ACIYI EN İYİ «ANA»LAR ANLAR

YAZAR : Raif KOÇAK raifkocak@gmail.com

r_kocak_yuzakidergisi_subat2016

Anacığım; erken göçtün dünyadan…

Sen gideli koskoca yirmi yıl olmuş, yeni fark ettim. Ama hem yerin, hem de yaran hâlâ belli. Bilir misin? Koca adam olduk! Evlât sahibi olduk ama birisi yanımda; «Anne!» deyince içimde bir tufan kopuyor anne…

Bazen düşünüyorum, içim acısa da, dilim söylemeye gitmese de; «İyi ki erken gitmişsin.» diyorum anne. Böyle dediğim için kızıp darılma e mi?

Niye böyle söylüyorsun diyenler olur belki, ama onlar senin nasıl bir yürek taşıdığını bilmiyorlar anne.

Hani sen, doksanlı yıllarda köyde, tek kanallı, siyah beyaz televizyonda, haberleri izlerken, trafik kazalarında ölenler ve yaralananlar için üzülüp gözyaşı dökerdin ya, şimdi senin yaşadığını ve haberleri izlediğini düşününce gözyaşın hiç dinmez üzülürdün, diye söylüyorum bunları. İyi ki erken gitmişsin demem ondan, senin o merhametli kalbin bu kadar acıya dayanmazdı anacığım.

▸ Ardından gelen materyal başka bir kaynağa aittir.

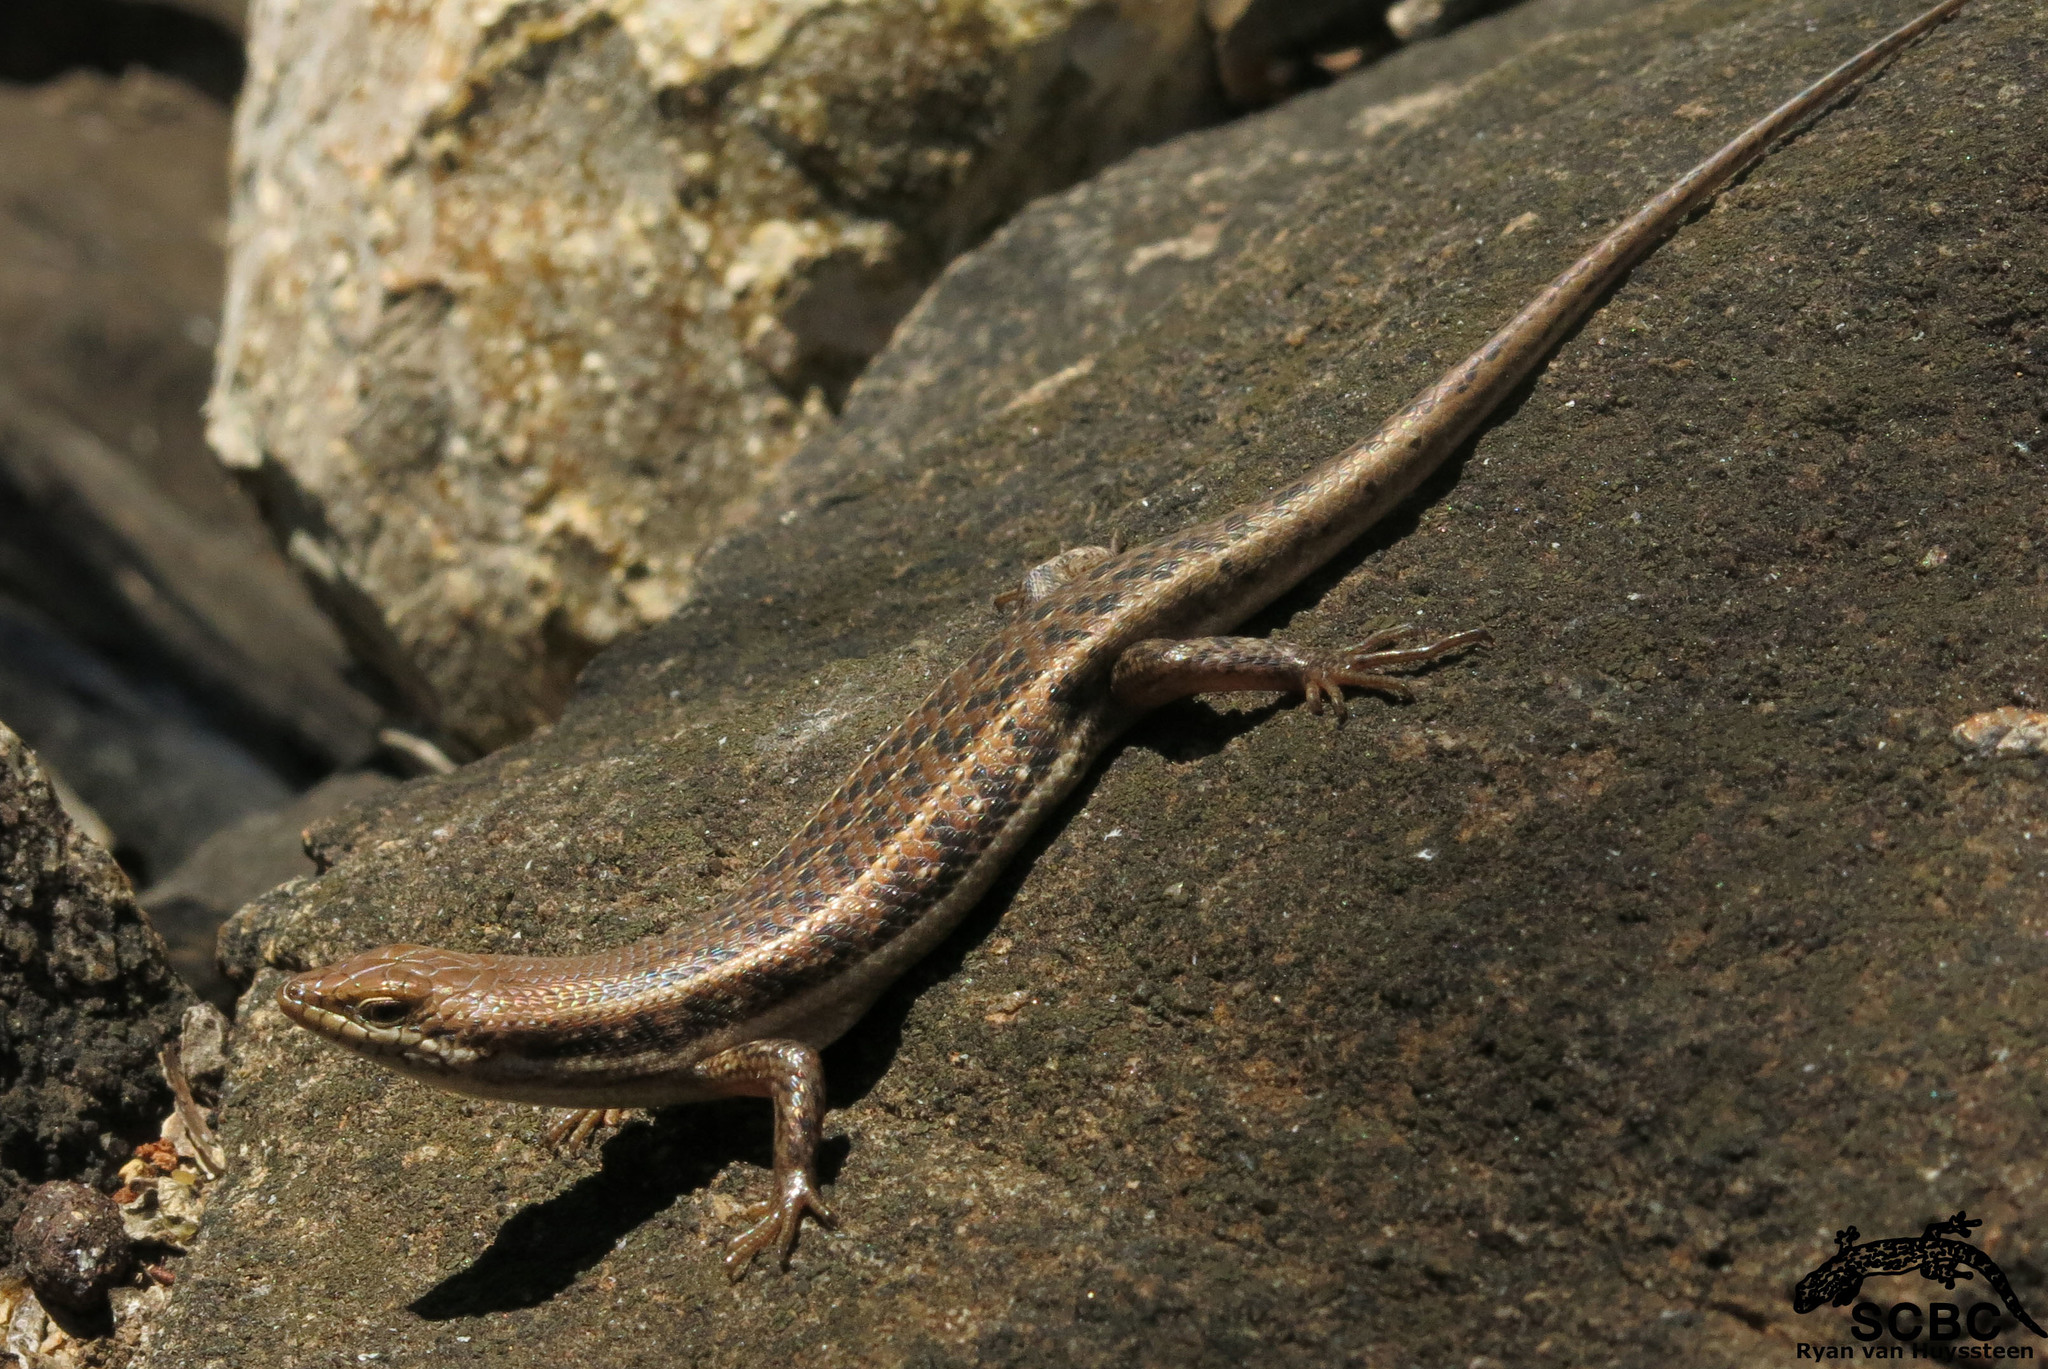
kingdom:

Ah ana can! Sen gittikten sonra, bir sürü televizyon kanalımız oldu biliyor musun? Renkli televizyonlar çıktı, şimdi kazaları, cinayetleri ve ölümleri renkli renkli görüyoruz biliyor musun? Her akşam, bu kanallardan; memlekette ne kadar hırsızlık, uğursuzluk, cinayet varsa, haber diye üzerimize boca ediliyor. Hangisine üzüleceğimizi şaşırdık; biz de alıştık artık anne, hiç birisine üzülmüyoruz.

Sen gittikten sonra savaşlar oldu anne, hemen yanı başımızda. Hani sen, tanımadığın bir tane bile insan ölse gözyaşı döküp ağlardın ya; şimdi haberlerde bazen 15, bazen 50, hattâ bazen 80 veya 100 insan bir anda öldü diye haber veriliyor da kılımız bile kıpırdamıyor. Ölenler insan değil tavuk sanırsın.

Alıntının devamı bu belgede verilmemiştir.